Find every line in the records below that holds the word "down" and copy it.

### Dataset entries
---------------
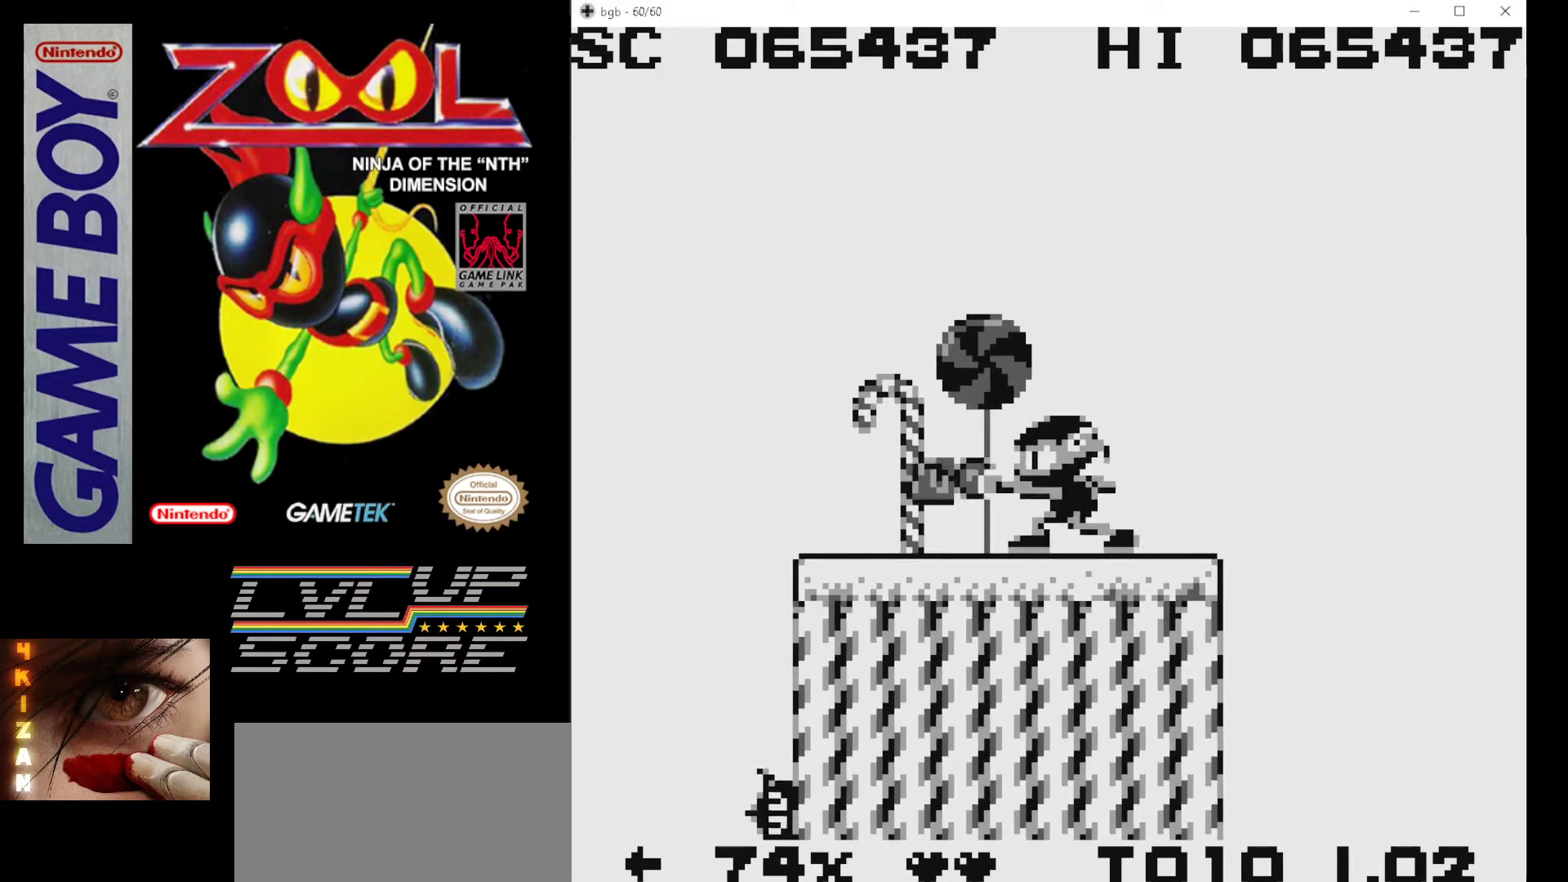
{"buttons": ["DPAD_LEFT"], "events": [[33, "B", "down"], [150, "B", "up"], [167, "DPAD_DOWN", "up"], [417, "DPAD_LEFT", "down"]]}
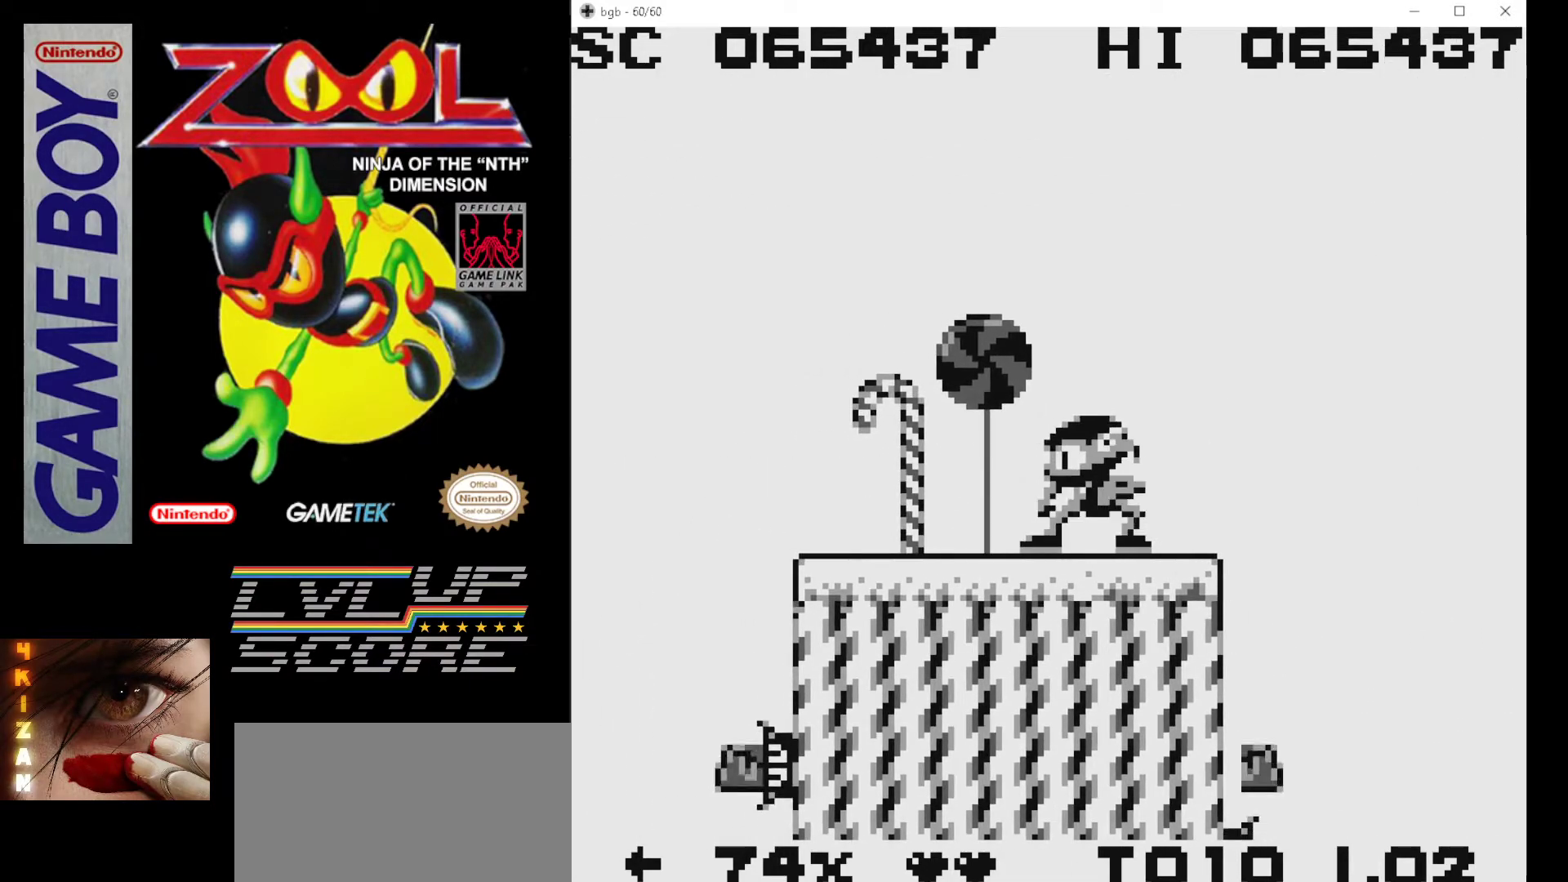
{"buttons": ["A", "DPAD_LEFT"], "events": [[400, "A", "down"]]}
---------------
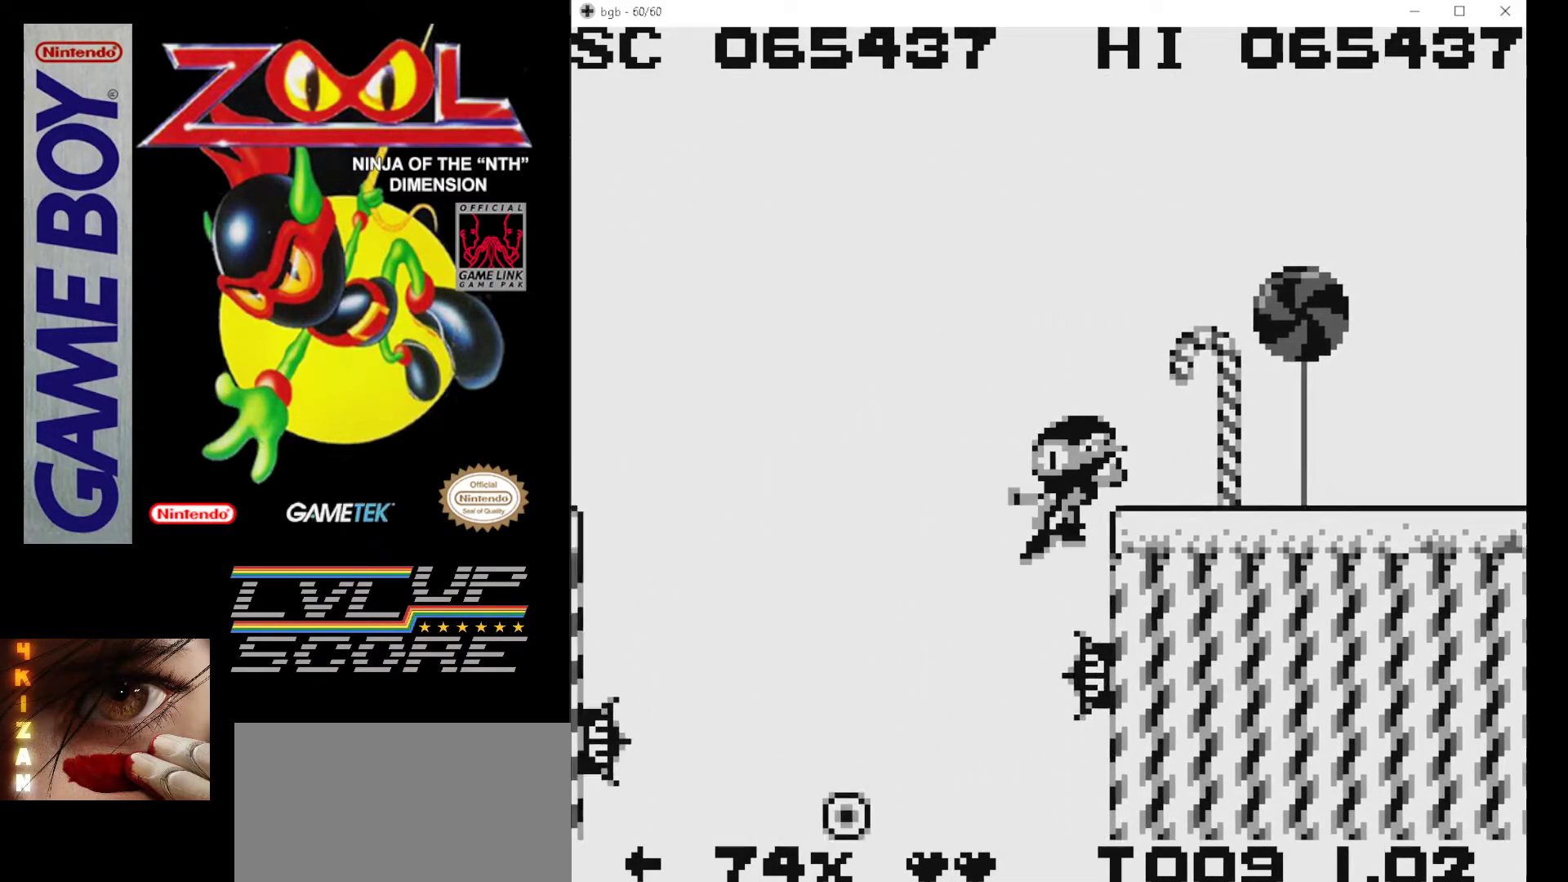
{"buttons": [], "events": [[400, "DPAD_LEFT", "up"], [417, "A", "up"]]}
---------------
### Answer to this task
{"buttons": ["DPAD_LEFT"], "events": [[33, "B", "down"], [150, "B", "up"], [167, "DPAD_DOWN", "up"], [417, "DPAD_LEFT", "down"]]}
{"buttons": ["A", "DPAD_LEFT"], "events": [[400, "A", "down"]]}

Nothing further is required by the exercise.